The collection opens with the narrator traveling the Wisconsin
countryside by foot. His fire a beacon
in the night, a man who’s just been kicked out of the circus comes to join
him. Covered in tattoos, the man asks
for the narrator’s hospitality before settling into the story of how he came to
be unemployed. A deal with a witch gone
wrong, the tattoos he asked for are not what he received: most people who see
the metamorphing images end up dead shortly thereafter. The circumstances dictate his terms of
employment are most often of the short variety.
Curling up beside the fire, the man eventually goes to sleep, leaving
the narrator to watch the illustrations come to life on his tattooed flesh.

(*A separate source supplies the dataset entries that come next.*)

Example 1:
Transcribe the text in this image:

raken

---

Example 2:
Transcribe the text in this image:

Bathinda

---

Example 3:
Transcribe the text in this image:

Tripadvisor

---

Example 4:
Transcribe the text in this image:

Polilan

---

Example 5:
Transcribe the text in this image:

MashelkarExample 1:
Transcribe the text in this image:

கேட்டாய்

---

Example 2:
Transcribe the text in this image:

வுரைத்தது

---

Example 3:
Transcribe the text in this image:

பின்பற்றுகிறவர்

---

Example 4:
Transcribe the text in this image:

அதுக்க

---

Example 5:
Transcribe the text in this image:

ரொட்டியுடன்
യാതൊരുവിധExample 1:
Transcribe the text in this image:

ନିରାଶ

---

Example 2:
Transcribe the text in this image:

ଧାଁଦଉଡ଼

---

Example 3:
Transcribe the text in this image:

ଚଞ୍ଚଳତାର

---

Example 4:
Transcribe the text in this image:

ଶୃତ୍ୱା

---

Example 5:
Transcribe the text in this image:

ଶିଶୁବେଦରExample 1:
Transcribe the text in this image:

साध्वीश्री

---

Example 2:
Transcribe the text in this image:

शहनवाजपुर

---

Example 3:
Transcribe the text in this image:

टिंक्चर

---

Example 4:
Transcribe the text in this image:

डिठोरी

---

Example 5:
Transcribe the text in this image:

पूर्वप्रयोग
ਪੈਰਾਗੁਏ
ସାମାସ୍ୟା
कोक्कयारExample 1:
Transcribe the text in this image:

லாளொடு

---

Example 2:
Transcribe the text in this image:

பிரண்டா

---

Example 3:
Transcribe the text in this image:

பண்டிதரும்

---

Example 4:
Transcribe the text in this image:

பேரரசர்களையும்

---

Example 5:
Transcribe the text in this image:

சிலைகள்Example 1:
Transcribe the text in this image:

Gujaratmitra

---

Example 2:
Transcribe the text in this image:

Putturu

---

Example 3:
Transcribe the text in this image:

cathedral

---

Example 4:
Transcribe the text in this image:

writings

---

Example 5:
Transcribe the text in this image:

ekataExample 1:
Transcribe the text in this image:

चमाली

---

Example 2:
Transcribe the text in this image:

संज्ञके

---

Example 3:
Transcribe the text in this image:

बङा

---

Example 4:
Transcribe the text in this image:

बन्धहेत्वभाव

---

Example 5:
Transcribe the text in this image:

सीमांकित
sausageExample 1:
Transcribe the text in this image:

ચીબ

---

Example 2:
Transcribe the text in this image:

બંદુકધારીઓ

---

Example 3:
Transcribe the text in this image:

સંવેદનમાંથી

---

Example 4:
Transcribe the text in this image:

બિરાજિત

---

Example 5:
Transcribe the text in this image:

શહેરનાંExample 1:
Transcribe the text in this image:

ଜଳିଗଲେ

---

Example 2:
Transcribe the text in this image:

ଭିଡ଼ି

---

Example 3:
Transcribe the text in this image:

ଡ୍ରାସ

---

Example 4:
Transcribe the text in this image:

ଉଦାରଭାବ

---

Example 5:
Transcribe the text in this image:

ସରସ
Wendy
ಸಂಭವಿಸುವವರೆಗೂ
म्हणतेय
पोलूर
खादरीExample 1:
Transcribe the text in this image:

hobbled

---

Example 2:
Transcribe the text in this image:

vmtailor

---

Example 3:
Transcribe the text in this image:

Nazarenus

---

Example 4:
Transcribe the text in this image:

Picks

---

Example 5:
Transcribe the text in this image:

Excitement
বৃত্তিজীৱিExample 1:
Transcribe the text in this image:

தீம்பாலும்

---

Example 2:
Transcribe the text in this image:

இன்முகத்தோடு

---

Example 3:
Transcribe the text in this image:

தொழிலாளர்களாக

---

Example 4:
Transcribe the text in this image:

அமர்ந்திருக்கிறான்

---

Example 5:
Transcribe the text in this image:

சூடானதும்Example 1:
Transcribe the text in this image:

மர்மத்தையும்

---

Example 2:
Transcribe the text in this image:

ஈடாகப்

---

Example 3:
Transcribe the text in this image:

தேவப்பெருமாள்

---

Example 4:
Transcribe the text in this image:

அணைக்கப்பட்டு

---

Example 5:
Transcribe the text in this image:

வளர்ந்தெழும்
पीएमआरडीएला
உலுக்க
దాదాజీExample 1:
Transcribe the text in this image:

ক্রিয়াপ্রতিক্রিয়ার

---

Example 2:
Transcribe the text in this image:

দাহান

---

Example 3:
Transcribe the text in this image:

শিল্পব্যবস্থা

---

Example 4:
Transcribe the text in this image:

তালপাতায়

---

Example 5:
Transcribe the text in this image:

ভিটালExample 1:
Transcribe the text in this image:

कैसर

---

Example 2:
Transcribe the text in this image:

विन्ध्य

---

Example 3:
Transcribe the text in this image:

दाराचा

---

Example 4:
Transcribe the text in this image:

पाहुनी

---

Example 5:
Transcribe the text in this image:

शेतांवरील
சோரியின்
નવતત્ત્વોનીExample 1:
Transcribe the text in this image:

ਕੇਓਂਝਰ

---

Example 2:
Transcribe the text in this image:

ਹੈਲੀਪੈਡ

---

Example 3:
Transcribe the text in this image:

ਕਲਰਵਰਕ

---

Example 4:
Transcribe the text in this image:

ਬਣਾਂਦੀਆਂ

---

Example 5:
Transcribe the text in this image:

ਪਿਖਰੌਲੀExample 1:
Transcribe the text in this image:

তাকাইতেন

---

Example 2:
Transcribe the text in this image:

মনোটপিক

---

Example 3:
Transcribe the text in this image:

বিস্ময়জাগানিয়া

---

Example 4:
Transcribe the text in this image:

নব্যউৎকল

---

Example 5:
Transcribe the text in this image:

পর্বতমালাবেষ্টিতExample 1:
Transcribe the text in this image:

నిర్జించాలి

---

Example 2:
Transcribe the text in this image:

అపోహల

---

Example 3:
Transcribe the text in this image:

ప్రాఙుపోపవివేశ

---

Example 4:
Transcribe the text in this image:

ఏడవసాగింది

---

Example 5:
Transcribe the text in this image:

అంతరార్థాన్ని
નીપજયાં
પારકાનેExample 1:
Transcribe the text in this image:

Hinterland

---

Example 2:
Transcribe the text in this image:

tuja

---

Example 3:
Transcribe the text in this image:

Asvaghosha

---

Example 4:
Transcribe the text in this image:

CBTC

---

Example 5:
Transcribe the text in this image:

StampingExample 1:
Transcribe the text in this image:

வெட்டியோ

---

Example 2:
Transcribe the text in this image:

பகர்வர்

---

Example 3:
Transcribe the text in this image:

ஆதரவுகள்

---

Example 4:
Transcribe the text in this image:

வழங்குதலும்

What follows are 18 stories set amongst a variety of technical
possibilities. None connected in any
fashion save humanity, the framing device is a loose one at best, and indeed,
Bradbury abandons it in the early going.
Parenting, religion, desire, aging, technology, and the value of books
are only a handful of the subjects broached.
Bradbury being Bradbury, the stories remain a rich mosaic of the subtle
elements of life.
In The Illustrated Man
are a story about one man’s near encounter with Jesus in space. Two stories seem studies for Fahrenheit 451—books an evil to be
destroyed. Space a long journey, another
tells of a man who has trouble handling the distance while traveling. There is a satirical piece on the classic
Martian invasion, while another uses Mars as commentary on race: an all black
Mars visited by a lone white man in a rocket ship. (There is even a reprint of a story from The Martian Chronicles, “The Fire
Balloons”.) The rocket is a recurring motif. Along with the aforementioned Chronicles story, “The Rocket Man” tells
of the life of a workaday spaceman and the divide he feels in his heart to both
explore the stars and be on Earth with his family. “The Rocket” tells of a poor man and how he
eventually fulfills his children’s dreams by getting them into space. There is even a time travel story involving
the escape from war.
In the end, The
Illustrated Man is a collection in which the individual stories outshine
the quality of the framing device it is so named after. Bradbury ignoring the practicalities of
technology and instead utilizing it as a tool to explore humanity, there is no
question, however: the collection remains science fiction given the abundance
of rockets, space travel, Mars, gadgets, and other futuristic technology. Many
of the stories well known outside collection, e.g. “The Veldt”, the book is one
that can easily be digested in pieces with nothing to the whole lost.